TEXTO SELECIONADO =
┌──

Em meados de 2010, ele leu na internet uma reportagem sobre pombos-correios e viu um vídeo de Félix Bonaparte, um dos columbófilos mais antigos de São Paulo. Interessou-se pelo assunto, pois sempre gostou de aves, mas não gostava de vê-las presas. Por isso foi até a casa do senhor, no bairro da Saúde. “Quer que eu solte para você ver os pombos voando?”, perguntou o homem. “Mas eles voltam?”, preocupou-se. Guilherme ficou fascinado ao vê-los levantar voo e retornar em seguida. “Caraca! É isso o que eu quero.”
Soube por Félix que havia columbófilos em Santos e, ao visitar a mãe, tornou-se amigo de alguns. Ganhou deles três casais, dicas e fez um pombal improvisado. Foi descobrindo outros segredos por conta própria e, tempos depois, comprou a casa onde hoje mora com um amigo, um inquilino e Yoshi, um cachorro akita. O pombal, que no início ficava num andar mais baixo, foi transferido para o terraço, a morada definitiva de pombos-correios de diferentes linhagens.
Três nasceram de ovos que Guilherme pegou num caminhão quando foi assistir à Solta de Barcelona, em 2019. Queria ver os pombos na Europa, onde a columbofilia é muito popular. “Tem até aposta na Bolsa de Valores. Bélgica, Portugal e Luxemburgo são os principais países. Um dos pombos mais caros foi vendido da Bélgica para a China por 1,6 milhão de euros”, conta. No Brasil, ele acrescenta, o hobby ainda considerado de idoso é mais forte em Minas Gerais.
Rotina nos ares
Assim que acorda, às 5h30, Guilherme vai ao encontro dos pombos, que correm para a grade. A alimentação que dá a eles é composta por oito tipos de grãos. Já o chá, feito com várias ervas, como capim-limão, só nos dias de prova, quando precisam se recuperar do desgaste. A comida custa em média R$ 600 por mês, sem contar os gastos com vacinas, vermífugos e o transporte nos dias de competição. O ator e professor volta a cuidar deles à tarde, antes de dar expediente na segunda escola.

└──

EXCERTOS DA LISTAGEM =
┌──

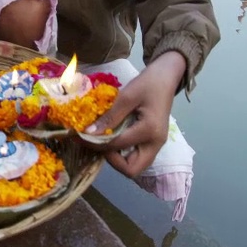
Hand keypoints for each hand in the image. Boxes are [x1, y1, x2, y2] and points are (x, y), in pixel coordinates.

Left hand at [85, 51, 186, 177]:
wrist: (166, 77)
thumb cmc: (148, 83)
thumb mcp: (126, 96)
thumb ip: (109, 117)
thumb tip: (89, 132)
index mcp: (150, 131)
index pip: (117, 146)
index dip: (96, 143)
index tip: (79, 136)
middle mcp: (155, 143)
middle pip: (131, 169)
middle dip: (111, 161)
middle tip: (96, 144)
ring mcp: (156, 144)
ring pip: (134, 166)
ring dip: (116, 159)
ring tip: (101, 141)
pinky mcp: (152, 142)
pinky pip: (136, 156)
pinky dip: (122, 152)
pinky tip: (110, 138)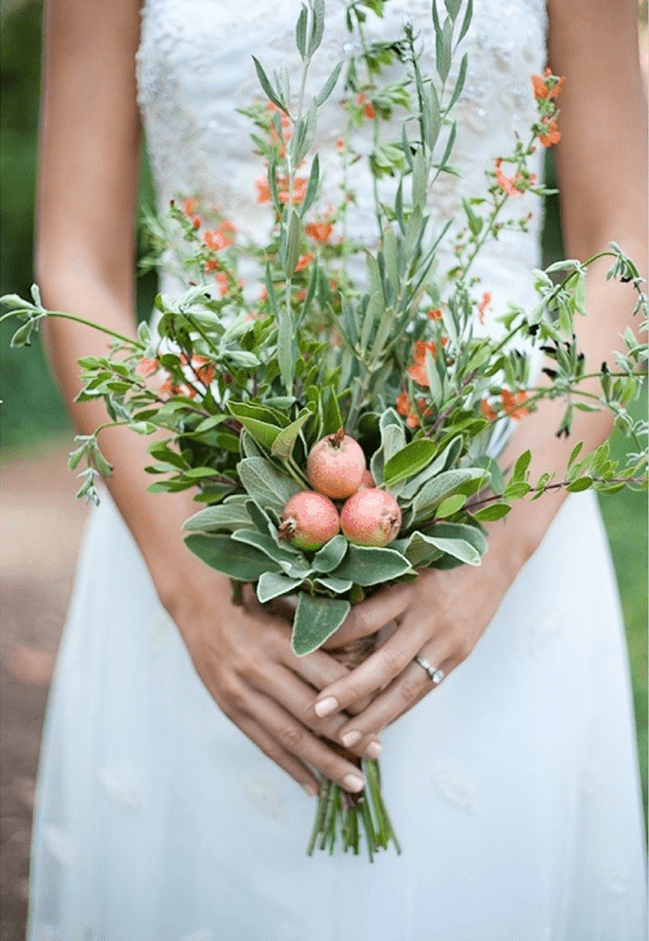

└──

OBJETIVO DA TAREFA =
Transcreva, sem qualquer alteração, o trecho do texto sobre pombos-correios que vai de "Rotina nos ares" até "na segunda escola.". A listagem não é necessária para realizar as tarefas.

RESULTADO DA TAREFA =
Rotina nos ares
Assim que acorda, às 5h30, Guilherme vai ao encontro dos pombos, que correm para a grade. A alimentação que dá a eles é composta por oito tipos de grãos. Já o chá, feito com várias ervas, como capim-limão, só nos dias de prova, quando precisam se recuperar do desgaste. A comida custa em média R$ 600 por mês, sem contar os gastos com vacinas, vermífugos e o transporte nos dias de competição. O ator e professor volta a cuidar deles à tarde, antes de dar expediente na segunda escola.